Ketua YLPK Jatim, Said Sutomo mengatakan kesalahan pertama yang dilakukan pihak bank adalah kurang cepatnya menanggapi permasalahan salah transfer. Sebab, teller Nur Chusaimah terlambat memberi kabar.
“Seharusnya ada pemberitahuan tertulis, yang isinya 'jangan pakai dulu uangnya'. Suratnya harus dikirimkan saat itu juga, tertulisnya 'itu bukan uang Anda',” kata Said, kepada Ngopibareng.id, Senin, 15 Maret 2021.
Oleh karena itu, kata Said, meski Ardi Pratama Putra sebagai terdakwa kasus salah transfer BCA telah menghabiskan uang tersebut, dirinya tidak bisa langsung ditetapkan sebagai pihak yang bersalah.
“Lah sudah habis, mau gimana? Lah itu beberapa hari (salah transfer) baru ada pemberitahuan, sudah terlambat. Seharusnya yang ganti uangnya tellernya. Seharusnya uang juga tidak dibebankan ke dia (Ardi),” jelasnya.

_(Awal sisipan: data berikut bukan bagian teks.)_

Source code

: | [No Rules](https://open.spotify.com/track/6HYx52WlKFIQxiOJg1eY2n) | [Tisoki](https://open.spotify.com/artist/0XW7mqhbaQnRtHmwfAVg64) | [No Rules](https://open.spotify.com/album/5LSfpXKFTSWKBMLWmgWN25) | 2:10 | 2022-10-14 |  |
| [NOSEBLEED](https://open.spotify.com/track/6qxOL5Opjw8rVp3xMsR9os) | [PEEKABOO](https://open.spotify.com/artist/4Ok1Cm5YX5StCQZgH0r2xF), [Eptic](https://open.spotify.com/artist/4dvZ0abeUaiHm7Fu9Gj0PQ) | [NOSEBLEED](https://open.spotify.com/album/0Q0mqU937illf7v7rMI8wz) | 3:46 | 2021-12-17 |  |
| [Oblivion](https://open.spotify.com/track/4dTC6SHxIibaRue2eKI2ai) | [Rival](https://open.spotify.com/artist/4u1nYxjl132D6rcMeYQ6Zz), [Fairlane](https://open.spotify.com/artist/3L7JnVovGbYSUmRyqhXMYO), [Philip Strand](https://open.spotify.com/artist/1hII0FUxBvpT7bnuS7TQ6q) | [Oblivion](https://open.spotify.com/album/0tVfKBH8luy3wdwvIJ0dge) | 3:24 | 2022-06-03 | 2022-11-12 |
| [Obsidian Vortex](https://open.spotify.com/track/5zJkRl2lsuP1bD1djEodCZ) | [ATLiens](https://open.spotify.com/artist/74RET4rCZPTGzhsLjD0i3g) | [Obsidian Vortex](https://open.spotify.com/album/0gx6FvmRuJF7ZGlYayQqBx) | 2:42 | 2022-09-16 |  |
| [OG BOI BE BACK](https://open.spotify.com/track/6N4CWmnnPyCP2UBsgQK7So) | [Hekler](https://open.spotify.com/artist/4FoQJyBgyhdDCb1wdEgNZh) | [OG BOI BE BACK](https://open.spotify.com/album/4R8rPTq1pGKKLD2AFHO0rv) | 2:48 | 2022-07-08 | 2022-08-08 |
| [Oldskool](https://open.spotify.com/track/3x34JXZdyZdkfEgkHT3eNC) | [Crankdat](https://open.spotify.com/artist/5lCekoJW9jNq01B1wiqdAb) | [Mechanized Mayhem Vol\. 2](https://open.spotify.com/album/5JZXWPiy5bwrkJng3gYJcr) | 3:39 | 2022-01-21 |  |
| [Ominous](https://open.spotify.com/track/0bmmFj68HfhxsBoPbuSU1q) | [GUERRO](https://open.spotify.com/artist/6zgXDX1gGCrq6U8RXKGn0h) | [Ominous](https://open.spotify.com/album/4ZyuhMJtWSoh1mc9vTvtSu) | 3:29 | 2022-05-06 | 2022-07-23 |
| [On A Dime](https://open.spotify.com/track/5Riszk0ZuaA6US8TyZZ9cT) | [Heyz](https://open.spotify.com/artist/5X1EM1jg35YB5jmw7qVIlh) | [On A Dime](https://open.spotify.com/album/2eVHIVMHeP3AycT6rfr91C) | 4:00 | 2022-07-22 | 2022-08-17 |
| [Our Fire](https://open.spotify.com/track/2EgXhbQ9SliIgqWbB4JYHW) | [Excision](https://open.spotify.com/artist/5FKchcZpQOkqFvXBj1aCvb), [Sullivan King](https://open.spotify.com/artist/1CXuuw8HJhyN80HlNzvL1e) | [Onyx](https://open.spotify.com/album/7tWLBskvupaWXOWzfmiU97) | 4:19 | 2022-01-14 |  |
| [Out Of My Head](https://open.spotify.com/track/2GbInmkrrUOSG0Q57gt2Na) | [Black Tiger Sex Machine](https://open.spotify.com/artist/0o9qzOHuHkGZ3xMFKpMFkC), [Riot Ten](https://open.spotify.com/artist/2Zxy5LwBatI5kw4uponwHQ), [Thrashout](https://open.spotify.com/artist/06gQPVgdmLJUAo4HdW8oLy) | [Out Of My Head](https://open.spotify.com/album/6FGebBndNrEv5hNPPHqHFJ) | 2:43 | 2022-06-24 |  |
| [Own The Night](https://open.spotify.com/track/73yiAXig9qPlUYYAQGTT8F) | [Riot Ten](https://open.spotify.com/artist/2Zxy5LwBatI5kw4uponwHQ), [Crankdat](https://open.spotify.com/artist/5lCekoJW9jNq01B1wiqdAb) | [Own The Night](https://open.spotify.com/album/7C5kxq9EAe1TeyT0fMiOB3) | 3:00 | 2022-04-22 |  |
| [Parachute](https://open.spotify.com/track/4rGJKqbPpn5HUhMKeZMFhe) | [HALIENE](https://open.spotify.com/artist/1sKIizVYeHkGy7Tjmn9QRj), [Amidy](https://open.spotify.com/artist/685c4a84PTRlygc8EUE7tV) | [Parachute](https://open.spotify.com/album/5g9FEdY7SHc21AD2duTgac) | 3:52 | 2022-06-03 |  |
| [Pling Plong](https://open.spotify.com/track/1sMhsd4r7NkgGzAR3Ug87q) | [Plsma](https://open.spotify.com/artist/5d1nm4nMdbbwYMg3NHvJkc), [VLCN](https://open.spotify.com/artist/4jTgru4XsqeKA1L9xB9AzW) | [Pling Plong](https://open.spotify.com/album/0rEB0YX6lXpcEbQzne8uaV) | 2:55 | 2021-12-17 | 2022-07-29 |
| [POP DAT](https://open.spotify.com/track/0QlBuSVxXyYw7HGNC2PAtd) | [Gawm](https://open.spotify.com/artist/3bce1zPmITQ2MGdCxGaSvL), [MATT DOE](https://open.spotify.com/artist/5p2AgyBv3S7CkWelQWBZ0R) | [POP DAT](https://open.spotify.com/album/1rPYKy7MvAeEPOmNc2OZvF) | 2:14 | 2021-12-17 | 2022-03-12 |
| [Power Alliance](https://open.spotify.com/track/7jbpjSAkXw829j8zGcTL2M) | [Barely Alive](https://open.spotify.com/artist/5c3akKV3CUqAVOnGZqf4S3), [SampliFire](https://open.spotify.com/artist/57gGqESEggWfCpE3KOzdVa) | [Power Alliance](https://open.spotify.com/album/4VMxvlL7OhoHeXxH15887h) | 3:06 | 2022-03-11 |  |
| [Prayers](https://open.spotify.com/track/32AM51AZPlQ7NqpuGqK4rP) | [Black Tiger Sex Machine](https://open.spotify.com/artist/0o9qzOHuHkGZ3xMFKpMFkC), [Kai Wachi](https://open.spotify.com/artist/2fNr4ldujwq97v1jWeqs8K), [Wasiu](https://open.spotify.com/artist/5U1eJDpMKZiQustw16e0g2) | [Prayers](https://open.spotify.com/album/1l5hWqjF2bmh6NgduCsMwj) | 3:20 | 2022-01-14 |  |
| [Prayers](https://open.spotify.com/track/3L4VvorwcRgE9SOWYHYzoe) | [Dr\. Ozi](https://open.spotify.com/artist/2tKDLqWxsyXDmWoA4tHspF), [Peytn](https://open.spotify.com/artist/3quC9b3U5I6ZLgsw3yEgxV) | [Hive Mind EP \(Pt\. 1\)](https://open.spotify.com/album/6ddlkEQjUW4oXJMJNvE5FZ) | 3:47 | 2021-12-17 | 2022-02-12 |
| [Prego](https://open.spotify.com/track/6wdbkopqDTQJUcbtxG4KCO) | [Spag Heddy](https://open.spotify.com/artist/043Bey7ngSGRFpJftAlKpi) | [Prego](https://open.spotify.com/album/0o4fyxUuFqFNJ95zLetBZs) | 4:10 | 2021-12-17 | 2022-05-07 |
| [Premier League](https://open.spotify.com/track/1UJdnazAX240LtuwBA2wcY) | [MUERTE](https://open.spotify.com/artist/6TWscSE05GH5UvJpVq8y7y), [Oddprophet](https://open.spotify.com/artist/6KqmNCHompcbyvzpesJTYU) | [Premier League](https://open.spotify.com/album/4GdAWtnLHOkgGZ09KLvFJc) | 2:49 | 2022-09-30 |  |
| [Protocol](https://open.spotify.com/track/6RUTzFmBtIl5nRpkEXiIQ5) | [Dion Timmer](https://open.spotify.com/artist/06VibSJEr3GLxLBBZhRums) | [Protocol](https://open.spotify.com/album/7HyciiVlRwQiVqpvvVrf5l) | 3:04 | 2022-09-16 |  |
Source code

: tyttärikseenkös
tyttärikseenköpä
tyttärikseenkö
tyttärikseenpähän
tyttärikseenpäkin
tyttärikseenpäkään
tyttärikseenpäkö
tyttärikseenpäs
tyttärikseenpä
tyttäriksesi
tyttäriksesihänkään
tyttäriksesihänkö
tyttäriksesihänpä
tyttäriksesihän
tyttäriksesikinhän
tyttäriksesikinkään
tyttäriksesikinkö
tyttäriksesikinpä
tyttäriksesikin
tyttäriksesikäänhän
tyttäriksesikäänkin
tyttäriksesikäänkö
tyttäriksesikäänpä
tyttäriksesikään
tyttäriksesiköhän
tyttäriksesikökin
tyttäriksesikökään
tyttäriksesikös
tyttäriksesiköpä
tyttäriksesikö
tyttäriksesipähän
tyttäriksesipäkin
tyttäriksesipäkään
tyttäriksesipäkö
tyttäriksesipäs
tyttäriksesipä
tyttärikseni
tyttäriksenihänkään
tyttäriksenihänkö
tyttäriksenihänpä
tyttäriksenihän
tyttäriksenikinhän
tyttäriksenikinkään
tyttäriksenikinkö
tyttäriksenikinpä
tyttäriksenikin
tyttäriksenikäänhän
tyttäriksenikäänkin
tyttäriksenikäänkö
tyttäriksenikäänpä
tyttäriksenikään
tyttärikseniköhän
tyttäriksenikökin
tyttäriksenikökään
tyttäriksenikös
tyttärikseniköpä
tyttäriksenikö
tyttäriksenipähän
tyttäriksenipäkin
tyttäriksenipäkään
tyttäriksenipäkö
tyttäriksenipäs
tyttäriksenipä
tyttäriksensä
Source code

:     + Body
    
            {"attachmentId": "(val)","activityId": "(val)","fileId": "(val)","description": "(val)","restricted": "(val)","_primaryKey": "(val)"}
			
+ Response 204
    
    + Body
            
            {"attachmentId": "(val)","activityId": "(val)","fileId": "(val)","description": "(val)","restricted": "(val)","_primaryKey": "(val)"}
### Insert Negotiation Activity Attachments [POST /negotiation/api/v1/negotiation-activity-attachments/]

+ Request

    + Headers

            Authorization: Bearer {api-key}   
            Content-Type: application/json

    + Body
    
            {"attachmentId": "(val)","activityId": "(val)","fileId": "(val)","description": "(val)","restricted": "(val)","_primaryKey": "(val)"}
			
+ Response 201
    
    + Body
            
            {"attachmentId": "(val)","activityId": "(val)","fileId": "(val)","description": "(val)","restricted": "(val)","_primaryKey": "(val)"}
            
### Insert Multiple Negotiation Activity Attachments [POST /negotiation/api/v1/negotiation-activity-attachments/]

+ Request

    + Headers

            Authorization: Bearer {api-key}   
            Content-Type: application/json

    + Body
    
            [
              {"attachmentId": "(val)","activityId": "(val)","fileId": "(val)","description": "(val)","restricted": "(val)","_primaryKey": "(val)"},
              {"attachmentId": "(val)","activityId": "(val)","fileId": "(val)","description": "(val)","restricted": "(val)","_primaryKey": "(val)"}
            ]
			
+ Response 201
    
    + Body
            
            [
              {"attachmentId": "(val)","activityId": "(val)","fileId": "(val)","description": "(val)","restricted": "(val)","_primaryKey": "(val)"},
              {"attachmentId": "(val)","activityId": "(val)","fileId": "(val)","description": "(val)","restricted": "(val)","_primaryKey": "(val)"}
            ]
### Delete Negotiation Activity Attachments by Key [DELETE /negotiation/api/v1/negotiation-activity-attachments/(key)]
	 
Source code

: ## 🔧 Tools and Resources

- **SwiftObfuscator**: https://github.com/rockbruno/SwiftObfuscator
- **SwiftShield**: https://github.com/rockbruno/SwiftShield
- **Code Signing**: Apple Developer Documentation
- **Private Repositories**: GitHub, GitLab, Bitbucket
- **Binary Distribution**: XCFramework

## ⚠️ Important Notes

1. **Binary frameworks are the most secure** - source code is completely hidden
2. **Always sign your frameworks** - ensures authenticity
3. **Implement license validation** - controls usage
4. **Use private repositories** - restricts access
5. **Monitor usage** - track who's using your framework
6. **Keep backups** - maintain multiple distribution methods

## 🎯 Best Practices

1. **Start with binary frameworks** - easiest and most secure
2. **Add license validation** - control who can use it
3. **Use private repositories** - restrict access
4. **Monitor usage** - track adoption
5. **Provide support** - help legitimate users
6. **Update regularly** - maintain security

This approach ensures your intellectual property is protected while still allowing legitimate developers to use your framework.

Namun, lanjut Said, jika uang salah trasfer tersebut masih ada yang tersisa di tabungan Ardi, hal tersebut harus dikembalikan. Dan pihak bank, mesti menerima sisanya tanpa meminta uang yang sudah digunakan.
“Kalau sisa uang itu masih ada, 1.000 perak pun harus dikembalikan. Kalau habis semua, yang pihak dituntut itu harus membuktikan bahwa uang itu sudah habis semua. Sepertinya tidak ada unsur kesengajaan,” ucapnya.
Selain itu, Said juga turut mempertanyakan sistem teknologi yang digunakan oleh pihak bank. Pasalnya, menurut dia, jika nama dan nomor rekeningnya berbeda seharusnya bisa langsung dibaca.
“Artinya begini, kalau nomornya beda, seharusnya nggak bisa dikirimkan. Apalagi namanya juga beda. Aneh itu, nama dan nomor rekening gak sama kok bisa terkirim? Apalagi tiga angka di belakangnya beda,” kata dia.
Maka dari itu, Said pun mengingatkan kepada BCA, untuk segera membenahi sistem teknologi yang mereka miliki. Sebab, hal tersebut bisa mengurangi kepercayaan masyarakat.
“Teknologinya yang gak smart, gak cerdas. Kalau smart teknologi itu, salah satu digit saja sudah gak jalan. bisa-bisa masyarakat gak percaya sama teknologi bank yang bersangkutan,” tutupnya.